----- Data to use -----
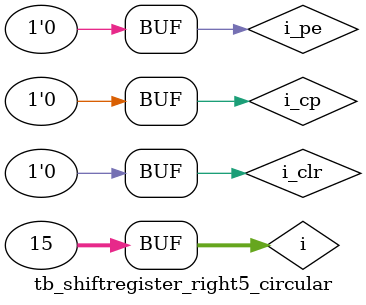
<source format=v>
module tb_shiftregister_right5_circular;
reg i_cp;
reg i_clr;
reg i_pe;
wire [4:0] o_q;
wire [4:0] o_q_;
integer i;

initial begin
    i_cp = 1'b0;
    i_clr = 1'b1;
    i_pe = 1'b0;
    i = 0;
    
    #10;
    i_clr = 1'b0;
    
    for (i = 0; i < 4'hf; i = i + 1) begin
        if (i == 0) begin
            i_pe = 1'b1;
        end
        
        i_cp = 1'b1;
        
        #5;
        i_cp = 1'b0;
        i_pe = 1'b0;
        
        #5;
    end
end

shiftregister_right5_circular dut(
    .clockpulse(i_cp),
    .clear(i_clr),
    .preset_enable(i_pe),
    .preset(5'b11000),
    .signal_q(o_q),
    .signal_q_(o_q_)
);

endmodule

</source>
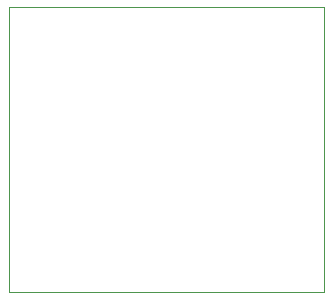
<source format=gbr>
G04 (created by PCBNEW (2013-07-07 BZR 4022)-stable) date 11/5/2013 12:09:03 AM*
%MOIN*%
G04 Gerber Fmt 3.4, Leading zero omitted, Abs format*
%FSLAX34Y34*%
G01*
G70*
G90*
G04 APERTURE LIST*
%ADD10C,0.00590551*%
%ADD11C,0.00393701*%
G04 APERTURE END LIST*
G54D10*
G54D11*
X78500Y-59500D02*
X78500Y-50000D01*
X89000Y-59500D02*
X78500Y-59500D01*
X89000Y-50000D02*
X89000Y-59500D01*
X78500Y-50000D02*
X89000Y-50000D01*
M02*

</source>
-----
What you produce must match the listing word for word, with no images in it.

Your response
<source format=v>
module tb_shiftregister_right5_circular;
reg i_cp;
reg i_clr;
reg i_pe;
wire [4:0] o_q;
wire [4:0] o_q_;
integer i;

initial begin
    i_cp = 1'b0;
    i_clr = 1'b1;
    i_pe = 1'b0;
    i = 0;
    
    #10;
    i_clr = 1'b0;
    
    for (i = 0; i < 4'hf; i = i + 1) begin
        if (i == 0) begin
            i_pe = 1'b1;
        end
        
        i_cp = 1'b1;
        
        #5;
        i_cp = 1'b0;
        i_pe = 1'b0;
        
        #5;
    end
end

shiftregister_right5_circular dut(
    .clockpulse(i_cp),
    .clear(i_clr),
    .preset_enable(i_pe),
    .preset(5'b11000),
    .signal_q(o_q),
    .signal_q_(o_q_)
);

endmodule

</source>
<source format=gbr>
G04 (created by PCBNEW (2013-07-07 BZR 4022)-stable) date 11/5/2013 12:09:03 AM*
%MOIN*%
G04 Gerber Fmt 3.4, Leading zero omitted, Abs format*
%FSLAX34Y34*%
G01*
G70*
G90*
G04 APERTURE LIST*
%ADD10C,0.00590551*%
%ADD11C,0.00393701*%
G04 APERTURE END LIST*
G54D10*
G54D11*
X78500Y-59500D02*
X78500Y-50000D01*
X89000Y-59500D02*
X78500Y-59500D01*
X89000Y-50000D02*
X89000Y-59500D01*
X78500Y-50000D02*
X89000Y-50000D01*
M02*

</source>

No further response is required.